As you can see - in both cases a big improvement. In the case of large
data sets its a change from a noticeable delay 3.4s per plot to the very
usable 0.17s per plot (none of these plots required swapping - although
the set functions did). If you don't have you data in the form of a
writable python buffer it's necessary to wrap the input buffer in a
Python array.array to get this performance (a read-only buffer is still
accepted but will be slightly slower). Performance using a
non-modifiable buffer is slightly lower even with the overhead of an
additional Python function call (I guess it implements some more
intelligent buffer creation strategy).

I made some alterations to these functions - but they are currently
limited to my own situation.
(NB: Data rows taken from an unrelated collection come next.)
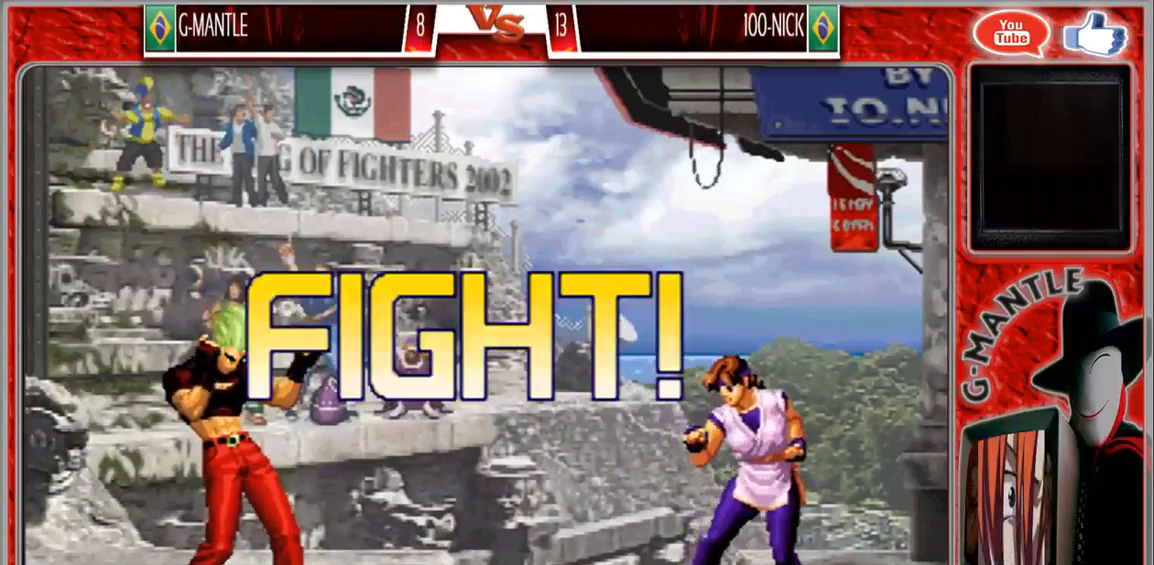
Gameplay with a controller (arcade stick); each line is a JSON object with the inputs held at the frame after it. "events" lists button and stick changes between this image and that frame as [ms after this image, input, new state], when the widget could be followed in between. Not read: A L3 R3 other_buttons.
{"buttons": [], "left_stick": "right", "events": [[250, "left_stick", "right"]]}
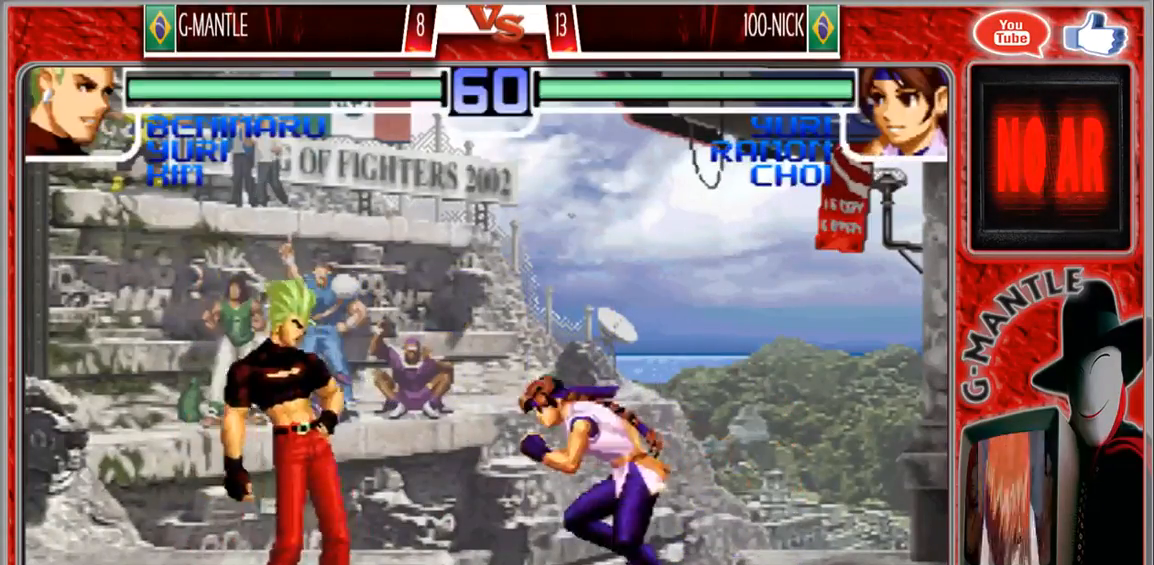
{"buttons": [], "left_stick": "right"}
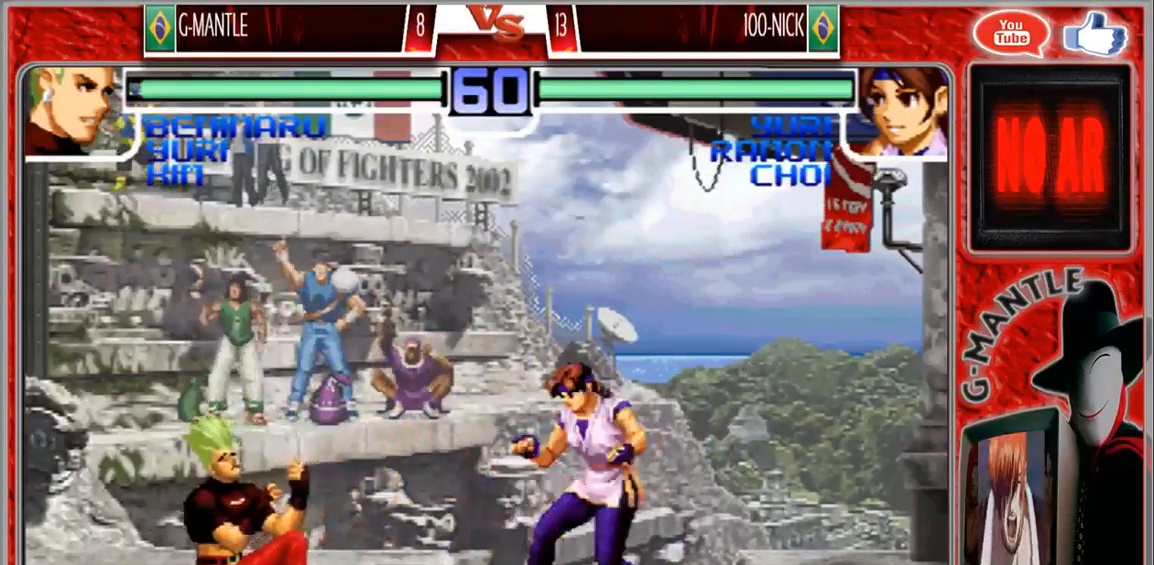
{"buttons": [], "left_stick": "down-left"}
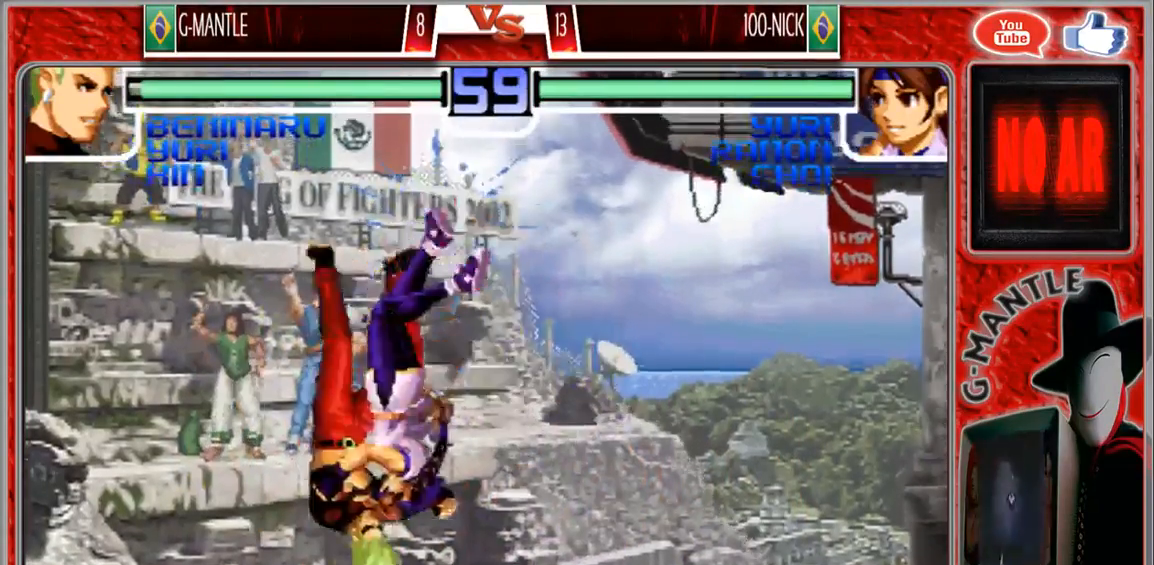
{"buttons": [], "left_stick": "center"}
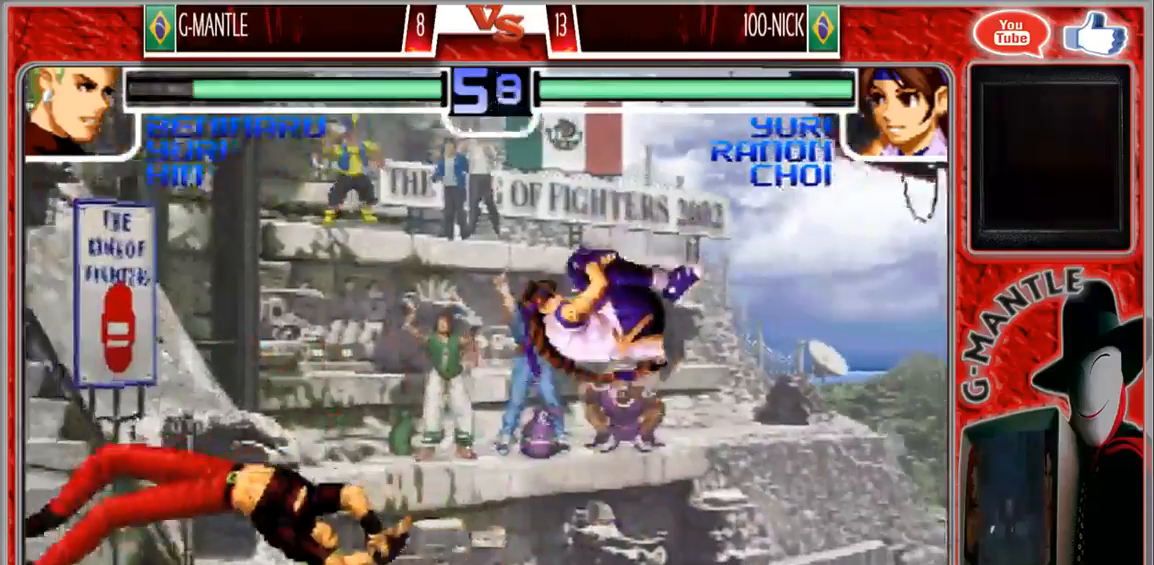
{"buttons": [], "left_stick": "center", "events": []}
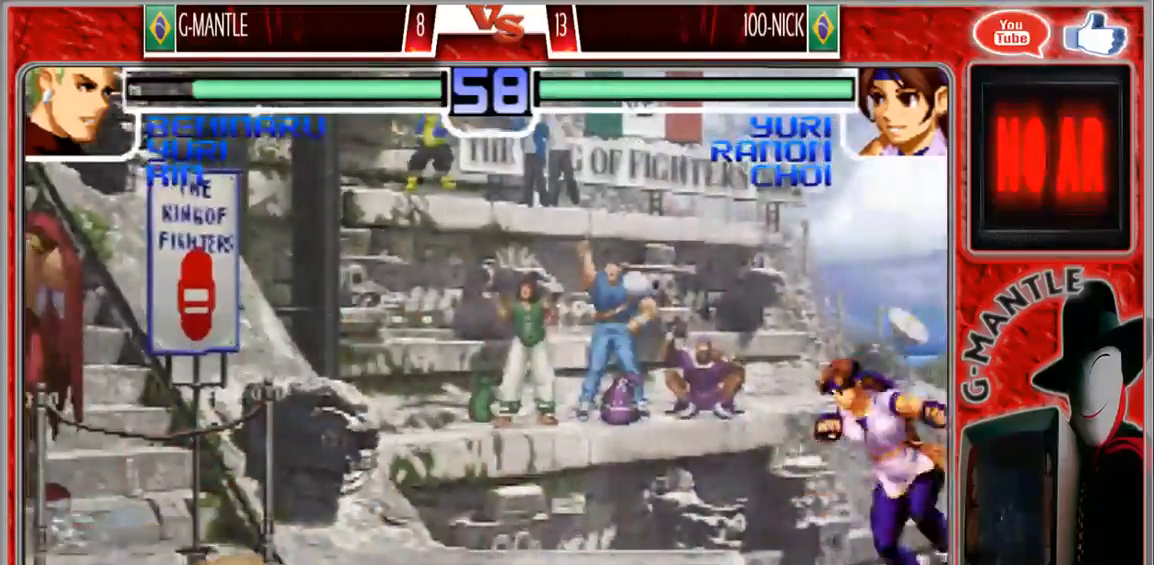
{"buttons": [], "left_stick": "center", "events": []}
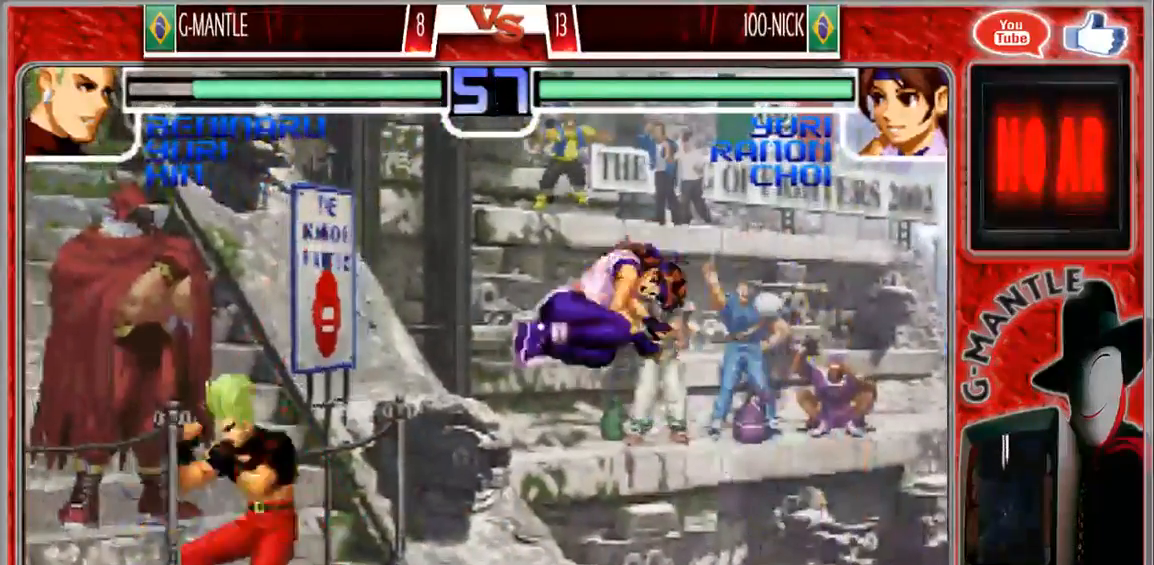
{"buttons": [], "left_stick": "down-left", "events": [[50, "left_stick", "left"], [217, "left_stick", "down-left"]]}
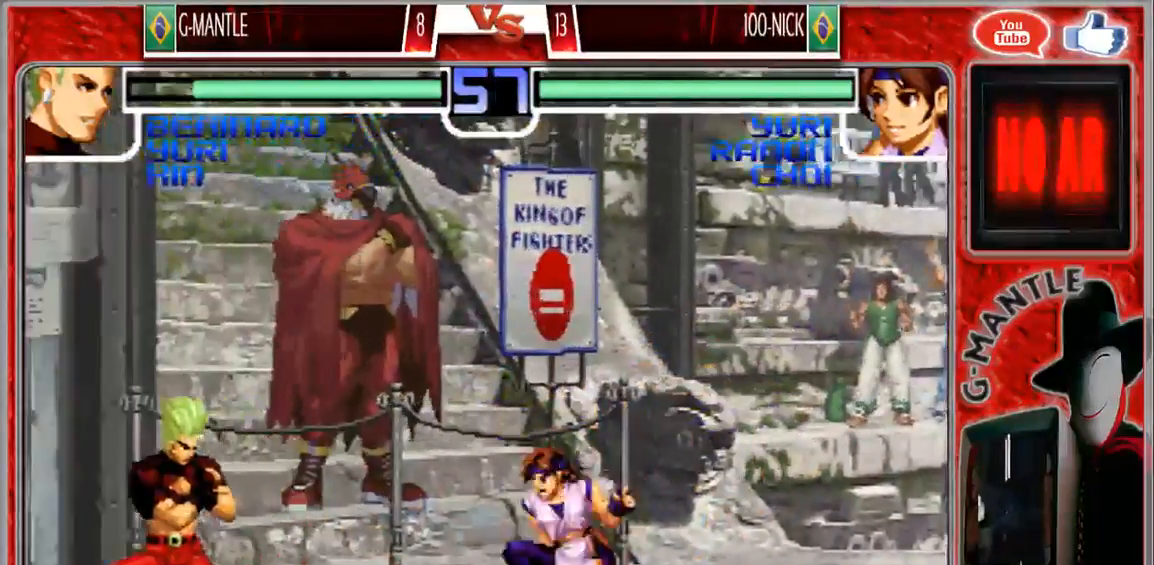
{"buttons": [], "left_stick": "left", "events": [[100, "left_stick", "center"], [467, "left_stick", "left"]]}
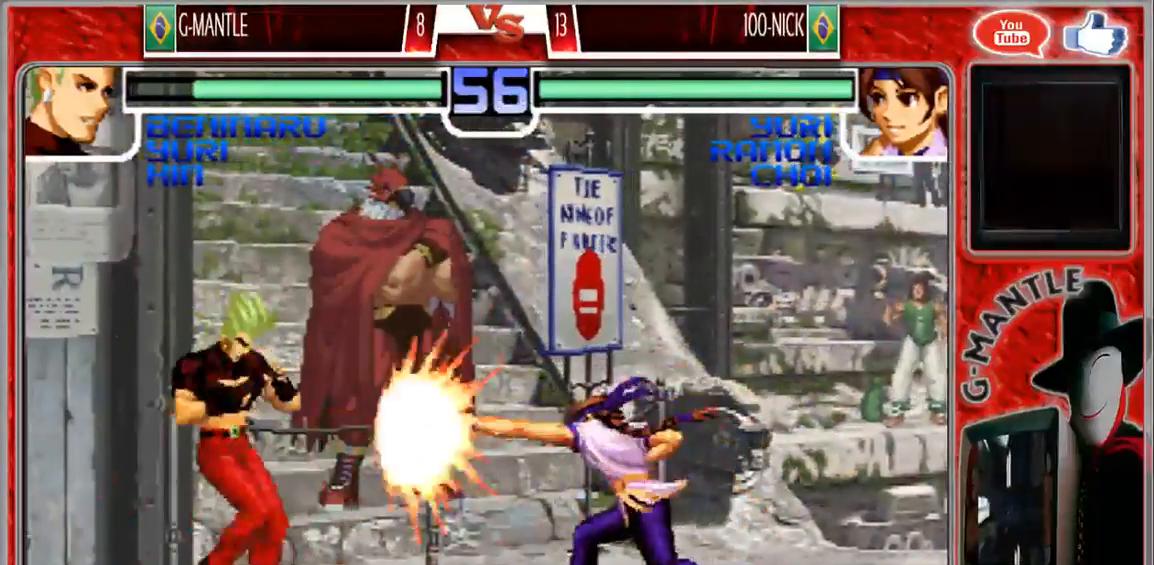
{"buttons": [], "left_stick": "right", "events": [[50, "left_stick", "down-left"], [383, "left_stick", "center"], [433, "left_stick", "right"]]}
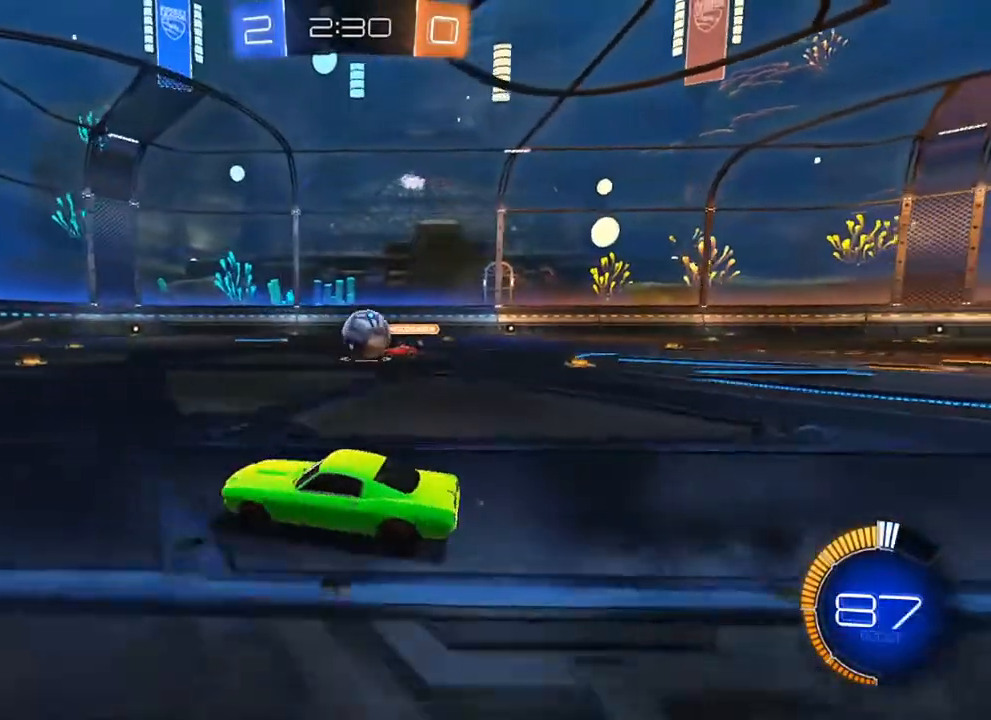
Gameplay with a controller (Xbox layout); each line is a JSON object with the inputs held at the frame after it. "events" lists button and stick changes between this image and that frame as [ms after this image, input, new state], when the widget could be followed in between.
{"buttons": [], "left_stick": "right", "right_stick": "center", "events": [[67, "left_stick", "center"], [167, "B", "up"], [200, "left_stick", "right"], [317, "left_stick", "center"], [400, "left_stick", "right"], [450, "R2", "up"]]}
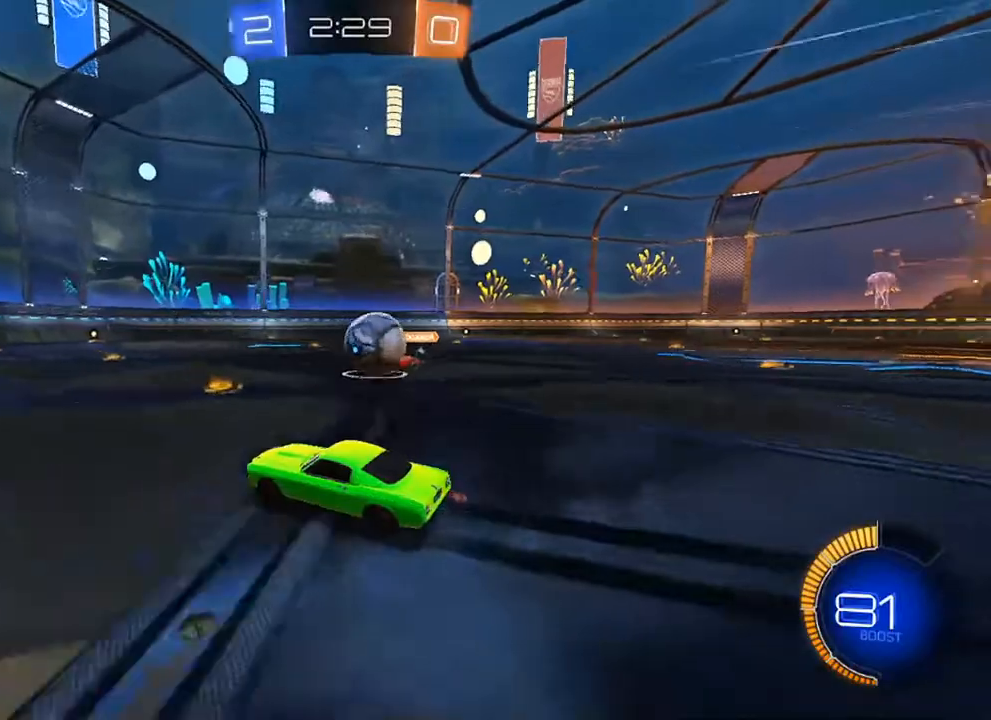
{"buttons": [], "left_stick": "center", "right_stick": "center", "events": [[17, "left_stick", "center"], [83, "left_stick", "right"], [117, "L2", "down"], [333, "A", "down"], [383, "A", "up"], [383, "left_stick", "center"], [417, "L2", "up"]]}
I will make them general once I've played
around with writable buffers a bit - this will be fairly easily but I
don't want to spend time writing wrapper code until I'm happy with what
I'm wrapping.

Changes in the patch I've attached (and were even simpler than I
imagined).

Nich

patch (5.9 KB)

test.py (1.24 KB)

···

On Fri, 2005-04-15 at 12:27 +0100, I wrote:

Hi,

I made a suggestion for improving imshow performance for plotting an
image already in byte string form a while ago; some of the results are
currently in CVS. I seems that other changes made to CVS at the same
time or since mean that the floating point buffer source code is now
much faster and I'd suggest taking anything sourced from my code back
out.

Nick